First, Dahl holds the reader's attention through the opening setting. Billy is in an unfamiliar town; it is dark, and he needs shelter from the "deadly cold" of the air and the wind that is "like a flat blade of ice on his cheeks" (Paragraph 1). The setting puts Billy in the position to choose the quickest form of shelter available.
Secondly, Dahl paints a cheerful picture at the Bed and Breakfast but then begins building suspense as Billy Weaver cannot seem to walk away and rings the bell without thinking. Adding to the Bed and Breakfast's seemingly charming and warm ambiance are the numerous animals and the welcoming landlady. The suspense begins, though, with the landlady's comment that Billy's room is "already ready" for him as he enters the house. As she leads Billy upstairs, she mentions that she is always read for someone who is "just right" causing the reader to wonder "just right for what?"
Dahl also uses foreshadowing to hook his reader's interest. As Billy looks over the guestbook, he sees only two names--names that seem strangely familiar to him. When he mentions this to the landlady, she says that the boys were not famous but that they were "tall and young and handsome" just like Billy. The reader wonders at this point why she boards men who are all similar, why she has had only three guests (including Billy) sign the guest book, and why Billy knows the names. Another example of foreshadowing is the landlady's manner of watching Billy's reaction to the tea and the strange odor emanating from her.

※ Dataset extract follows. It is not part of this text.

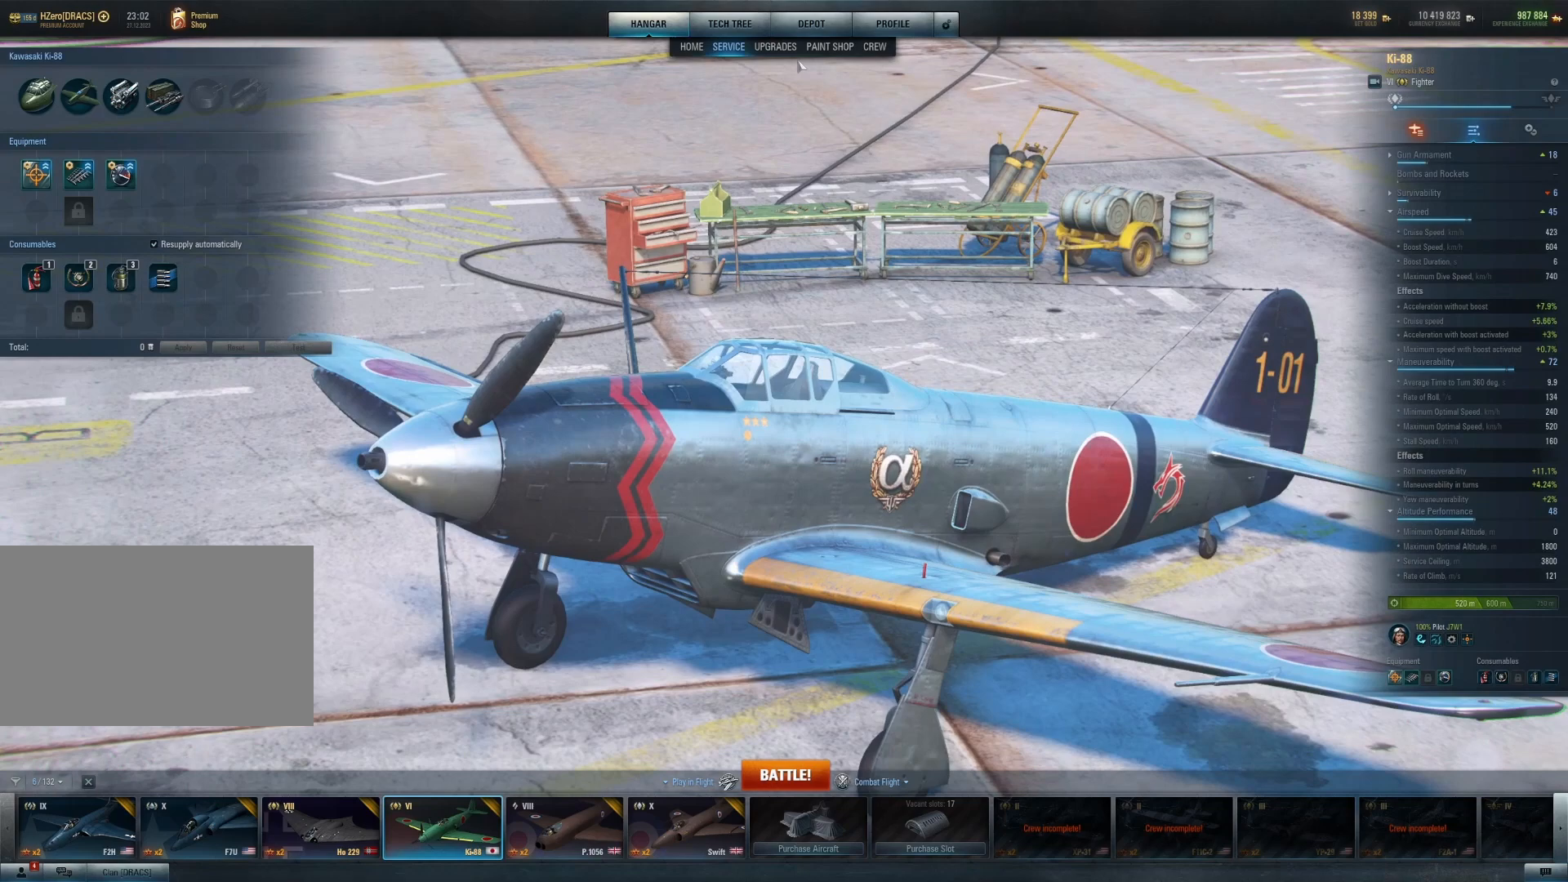
{"keys": [], "mouse": [], "mouse_move": "up-left", "events": []}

Additionally, she mentions that the two guests are still at her house, but then refers to them in the past tense: "Mr. Mulholland was also seventeen. . . . Mr. Temple, of course, was a little older."
Unfortunately, while these examples of foreshadowing alert the reader to Billy's danger, he does not pick up on them and most likely meets the same fate as the landlady's parrot, dog, and two other guests. My, what a talented taxidermist!